= Problem requirements =
Quote each line exactly, from the line that contains "کلید روشن / خاموش" down to the last line of the listing, and no other lines.

BEGIN

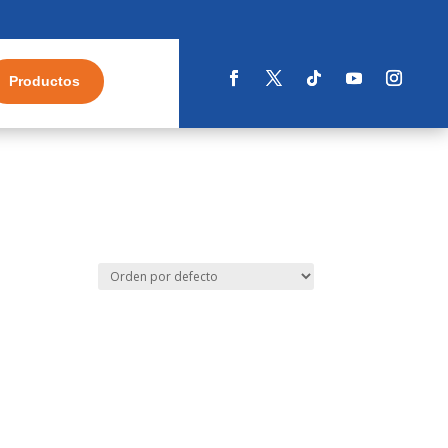
Productos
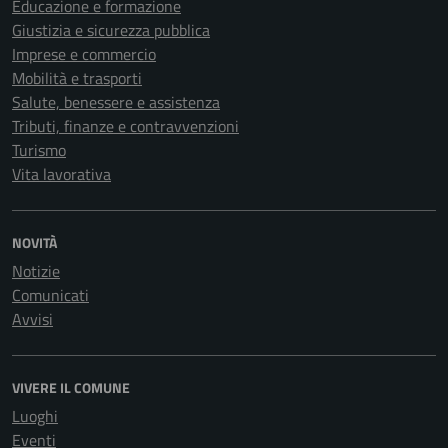
Educazione e formazione
Giustizia e sicurezza pubblica
Imprese e commercio
Mobilità e trasporti
Salute, benessere e assistenza
Tributi, finanze e contravvenzioni
Turismo
Vita lavorativa
NOVITÀ
Notizie
Comunicati
Avvisi
VIVERE IL COMUNE
Luoghi
Eventi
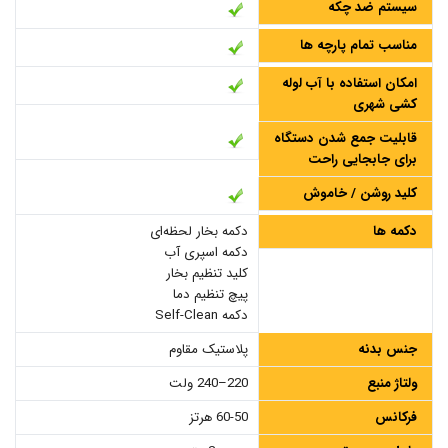
سیستم ضد چکه
مناسب تمام پارچه ها
امکان استفاده با آب لوله
کشی شهری
قابلیت جمع شدن دستگاه
برای جابجایی راحت
کلید روشن / خاموش
دکمه ها
دکمه بخار لحظه‌ای
دکمه اسپری آب
کلید تنظیم بخار
پیچ تنظیم دما
دکمه Self-Clean
جنس بدنه
پلاستیک مقاوم
ولتاژ منبع
220–240 ولت
فرکانس
60-50 هرتز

END

= Output =
کلید روشن / خاموش
دکمه ها
دکمه بخار لحظه‌ای
دکمه اسپری آب
کلید تنظیم بخار
پیچ تنظیم دما
دکمه Self-Clean
جنس بدنه
پلاستیک مقاوم
ولتاژ منبع
220–240 ولت
فرکانس
60-50 هرتز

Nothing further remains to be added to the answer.